## Task goal
Reproduce the section of the listing that begins at the line containing "Fix: 비밀번호 찾기" and finishes at the line containing "MyPreferences 사진 불러오기, status: 시작 전 -> 마침". Include both end lines and nothing beyond them.

## Dataset records

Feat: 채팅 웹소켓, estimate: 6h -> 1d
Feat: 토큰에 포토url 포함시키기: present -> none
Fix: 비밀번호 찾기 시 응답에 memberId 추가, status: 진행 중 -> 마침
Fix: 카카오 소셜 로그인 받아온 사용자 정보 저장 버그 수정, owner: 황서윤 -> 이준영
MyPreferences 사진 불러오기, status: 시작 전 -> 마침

==

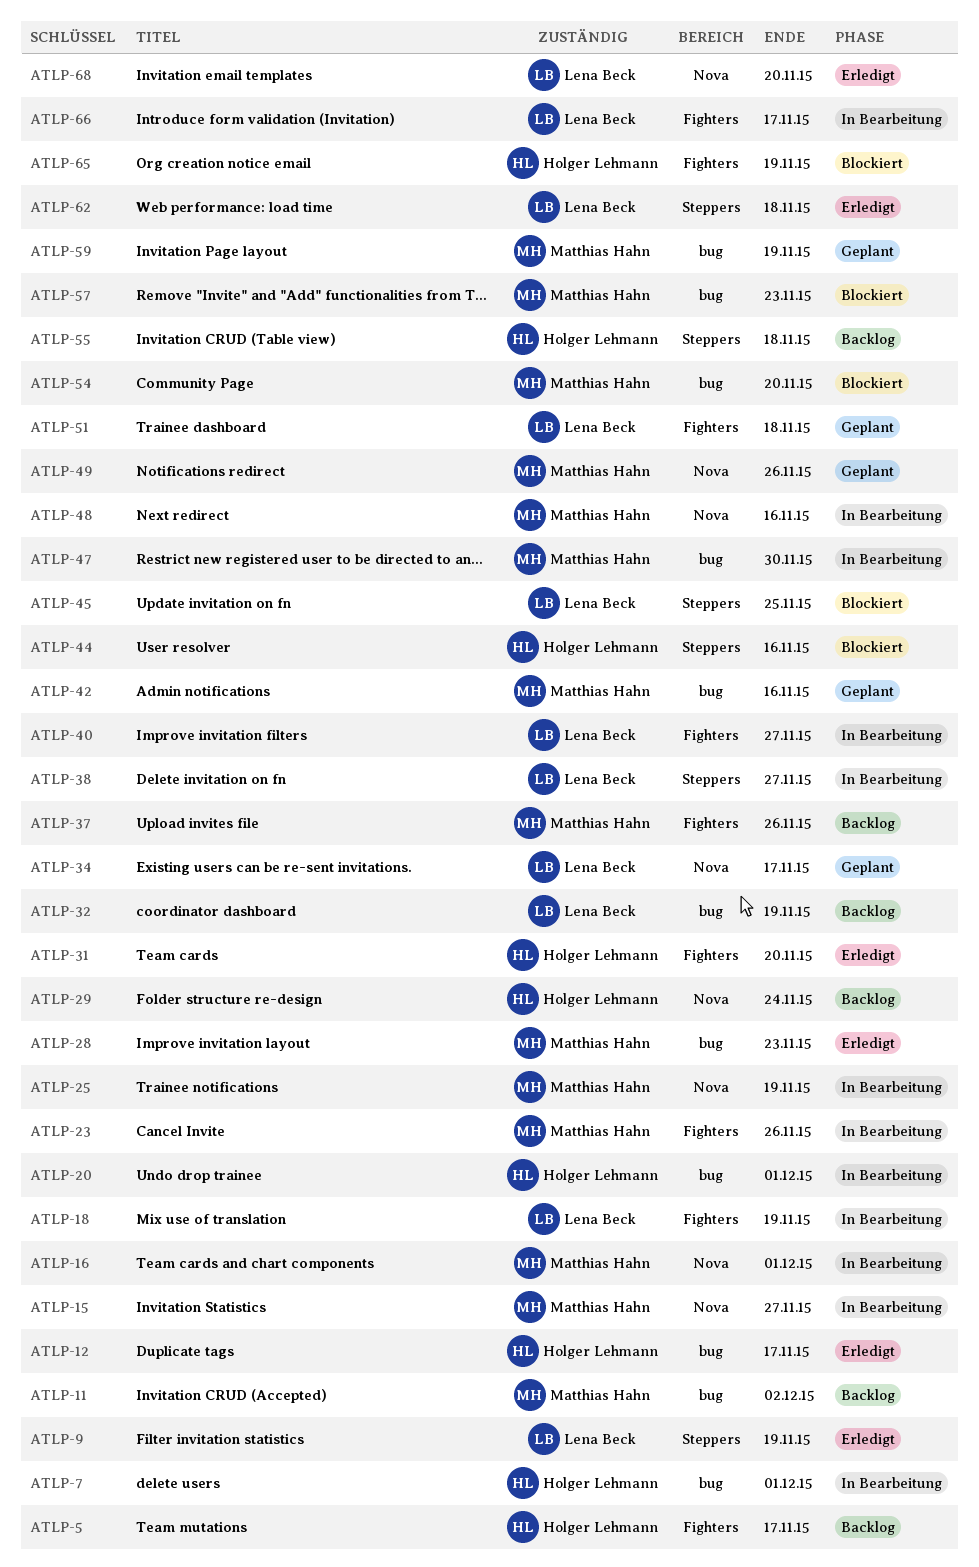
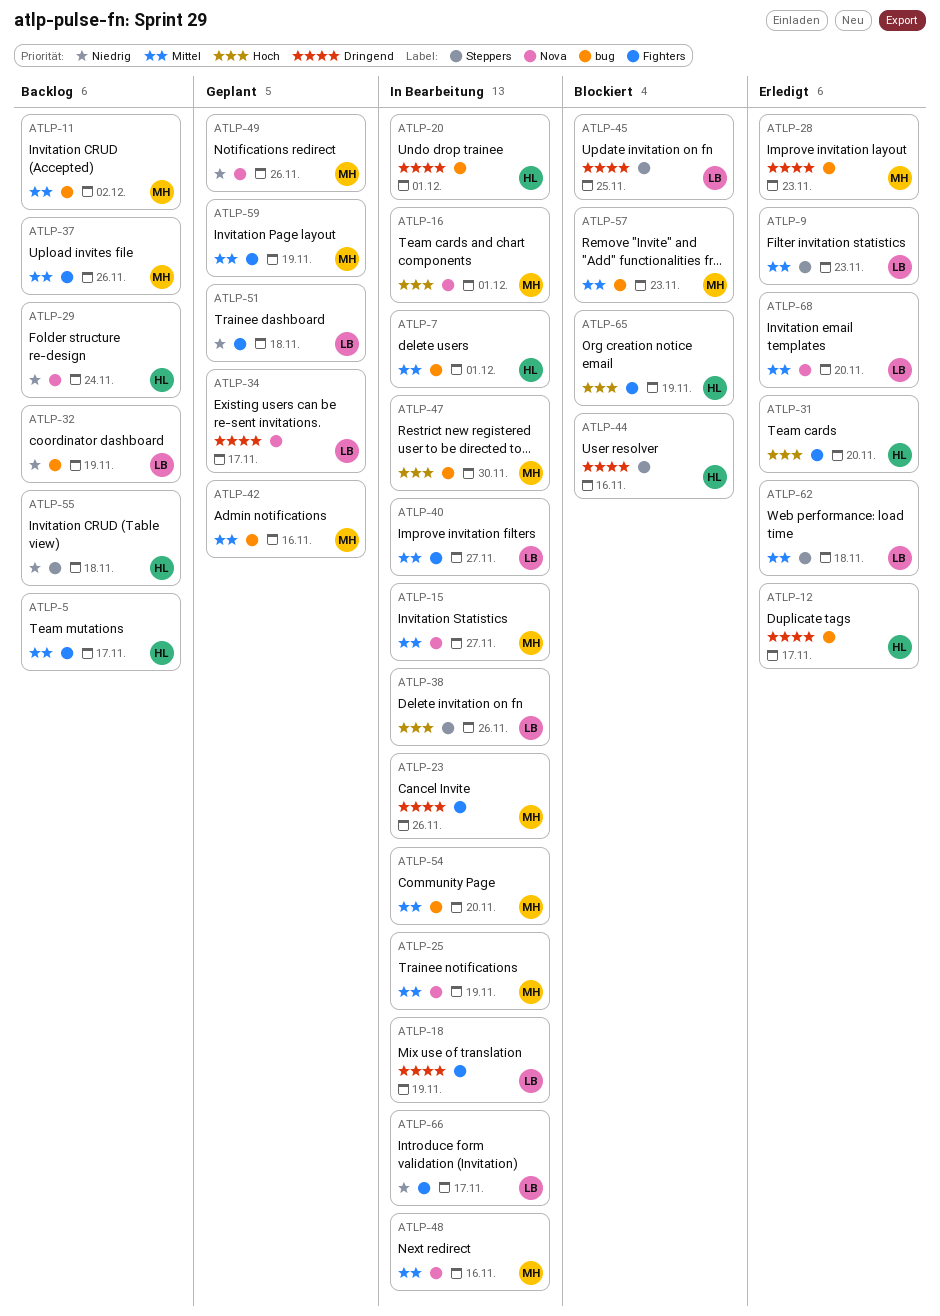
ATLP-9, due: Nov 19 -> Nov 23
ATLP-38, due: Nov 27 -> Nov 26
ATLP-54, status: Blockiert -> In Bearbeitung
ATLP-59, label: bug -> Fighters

--

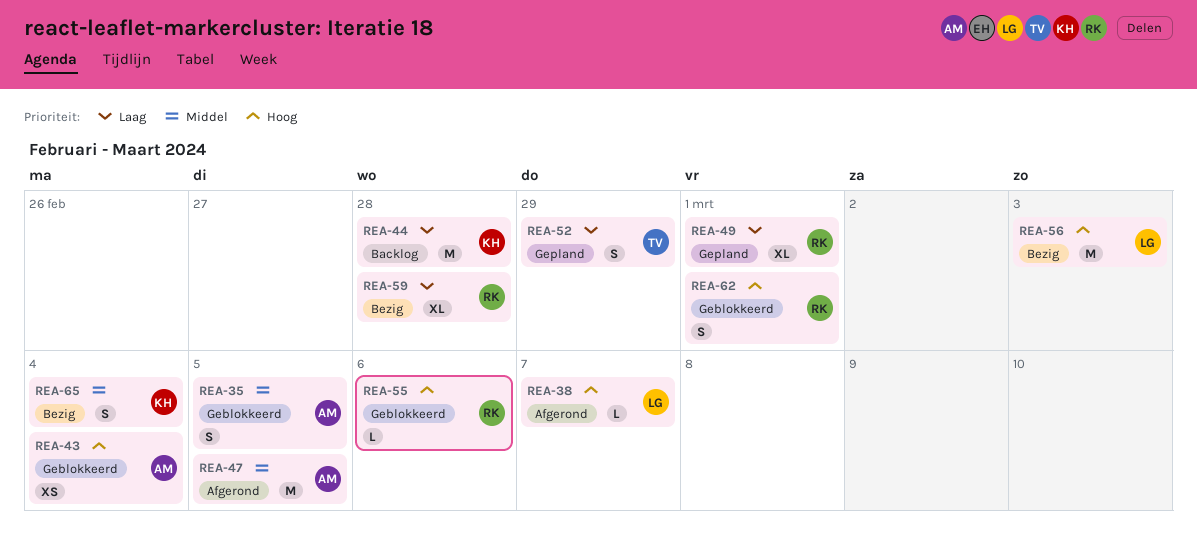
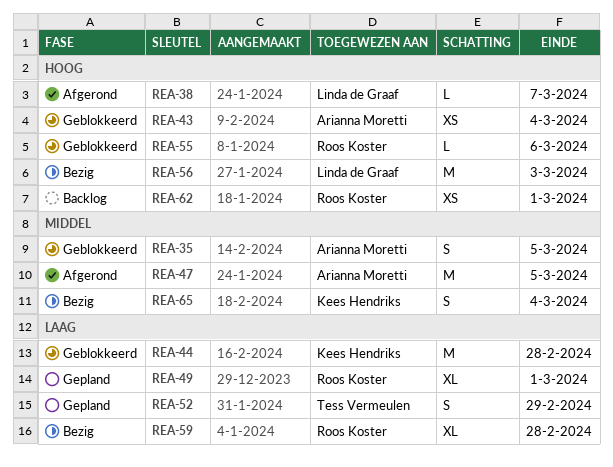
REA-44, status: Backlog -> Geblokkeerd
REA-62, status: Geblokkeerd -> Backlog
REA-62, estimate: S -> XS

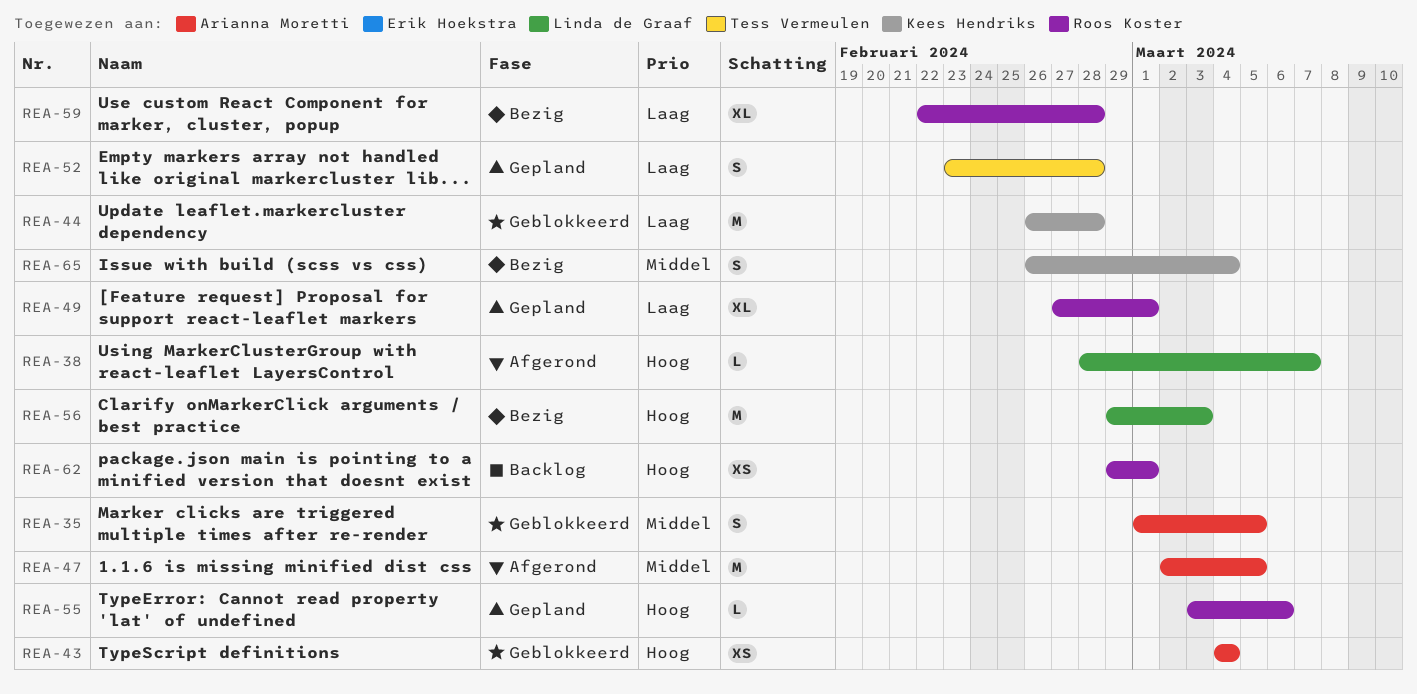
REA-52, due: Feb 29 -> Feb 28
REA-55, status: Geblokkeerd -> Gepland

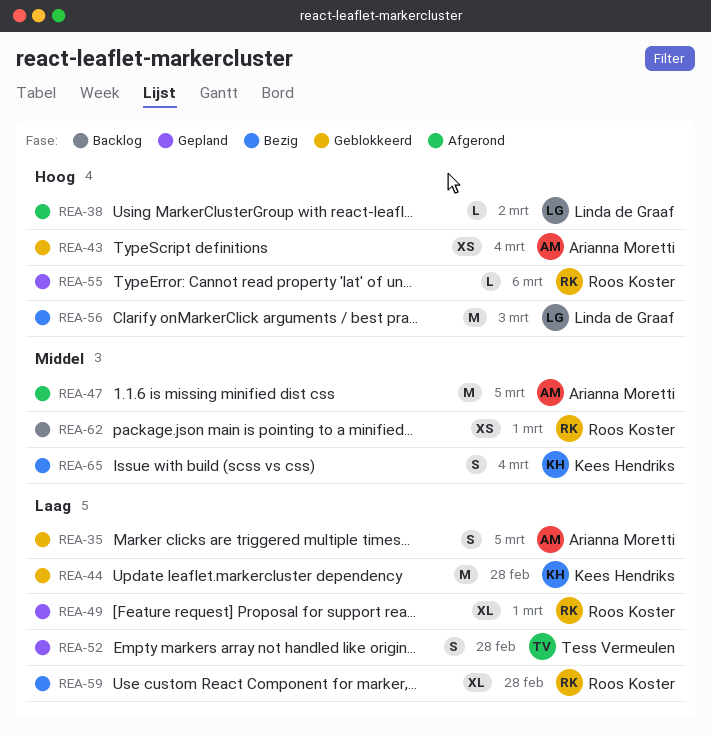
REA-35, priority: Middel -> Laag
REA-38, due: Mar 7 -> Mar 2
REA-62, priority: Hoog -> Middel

## Result below
Fix: 비밀번호 찾기 시 응답에 memberId 추가, status: 진행 중 -> 마침
Fix: 카카오 소셜 로그인 받아온 사용자 정보 저장 버그 수정, owner: 황서윤 -> 이준영
MyPreferences 사진 불러오기, status: 시작 전 -> 마침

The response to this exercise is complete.